SOURCE DATA START
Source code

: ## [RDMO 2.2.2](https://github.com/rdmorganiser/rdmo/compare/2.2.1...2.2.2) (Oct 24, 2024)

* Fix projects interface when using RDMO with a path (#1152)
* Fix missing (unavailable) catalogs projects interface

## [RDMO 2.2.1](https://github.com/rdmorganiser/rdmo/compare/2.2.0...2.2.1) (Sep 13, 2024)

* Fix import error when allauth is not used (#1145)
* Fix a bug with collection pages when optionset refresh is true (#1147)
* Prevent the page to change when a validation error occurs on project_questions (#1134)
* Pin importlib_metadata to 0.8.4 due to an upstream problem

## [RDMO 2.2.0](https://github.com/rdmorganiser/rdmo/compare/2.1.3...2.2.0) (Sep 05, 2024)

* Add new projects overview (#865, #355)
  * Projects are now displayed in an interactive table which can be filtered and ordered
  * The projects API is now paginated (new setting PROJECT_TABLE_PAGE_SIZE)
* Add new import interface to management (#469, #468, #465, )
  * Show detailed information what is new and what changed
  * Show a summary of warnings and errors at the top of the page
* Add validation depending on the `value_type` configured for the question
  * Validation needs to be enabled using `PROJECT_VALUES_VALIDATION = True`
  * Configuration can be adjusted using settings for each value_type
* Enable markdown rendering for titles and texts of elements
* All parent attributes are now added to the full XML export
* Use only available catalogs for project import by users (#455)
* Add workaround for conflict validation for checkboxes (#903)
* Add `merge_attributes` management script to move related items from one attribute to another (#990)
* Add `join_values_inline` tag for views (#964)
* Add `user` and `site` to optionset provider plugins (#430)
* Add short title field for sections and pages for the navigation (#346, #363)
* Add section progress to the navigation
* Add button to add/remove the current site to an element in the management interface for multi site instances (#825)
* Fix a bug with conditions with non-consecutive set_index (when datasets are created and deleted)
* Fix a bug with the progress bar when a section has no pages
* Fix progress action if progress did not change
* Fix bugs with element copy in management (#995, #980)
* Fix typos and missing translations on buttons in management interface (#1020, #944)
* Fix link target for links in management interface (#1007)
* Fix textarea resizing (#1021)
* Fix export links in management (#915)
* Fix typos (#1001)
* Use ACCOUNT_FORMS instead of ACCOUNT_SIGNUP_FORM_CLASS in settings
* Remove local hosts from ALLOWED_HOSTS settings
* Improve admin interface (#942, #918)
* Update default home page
SOURCE DATA END
SOURCE DATA START
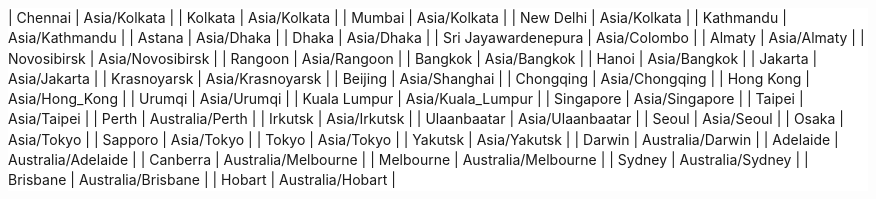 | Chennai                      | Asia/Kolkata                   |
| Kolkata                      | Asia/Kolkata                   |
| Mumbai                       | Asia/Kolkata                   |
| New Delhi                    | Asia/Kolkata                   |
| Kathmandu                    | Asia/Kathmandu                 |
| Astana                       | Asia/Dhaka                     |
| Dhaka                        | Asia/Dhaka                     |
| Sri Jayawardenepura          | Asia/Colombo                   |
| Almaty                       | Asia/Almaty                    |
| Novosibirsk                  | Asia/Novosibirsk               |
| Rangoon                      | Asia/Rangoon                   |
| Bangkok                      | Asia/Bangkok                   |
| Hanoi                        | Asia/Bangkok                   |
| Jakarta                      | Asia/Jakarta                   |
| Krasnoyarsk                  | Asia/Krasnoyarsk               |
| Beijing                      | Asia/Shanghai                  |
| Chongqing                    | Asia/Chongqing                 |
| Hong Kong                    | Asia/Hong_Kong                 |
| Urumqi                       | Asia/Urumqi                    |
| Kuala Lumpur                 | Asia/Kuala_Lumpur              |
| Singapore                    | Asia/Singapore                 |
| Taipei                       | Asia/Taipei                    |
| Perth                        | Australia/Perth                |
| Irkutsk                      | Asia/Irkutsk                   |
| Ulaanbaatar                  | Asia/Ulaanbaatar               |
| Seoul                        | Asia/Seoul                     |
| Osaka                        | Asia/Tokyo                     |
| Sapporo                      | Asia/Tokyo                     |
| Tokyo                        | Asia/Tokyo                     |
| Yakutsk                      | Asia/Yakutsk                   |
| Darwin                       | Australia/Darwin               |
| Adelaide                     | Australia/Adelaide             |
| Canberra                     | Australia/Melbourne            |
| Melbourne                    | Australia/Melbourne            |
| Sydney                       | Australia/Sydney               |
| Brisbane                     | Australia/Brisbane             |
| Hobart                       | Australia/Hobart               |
SOURCE DATA END
**EXERCISE OBJECTIVE**
Copy out the lines of the listing verbatim, starting at the line containing "not used (#1145)" and ending with the line containing "(Sep 05, 2024)", both included.

**EXERCISE OUTPUT**
* Fix import error when allauth is not used (#1145)
* Fix a bug with collection pages when optionset refresh is true (#1147)
* Prevent the page to change when a validation error occurs on project_questions (#1134)
* Pin importlib_metadata to 0.8.4 due to an upstream problem

## [RDMO 2.2.0](https://github.com/rdmorganiser/rdmo/compare/2.1.3...2.2.0) (Sep 05, 2024)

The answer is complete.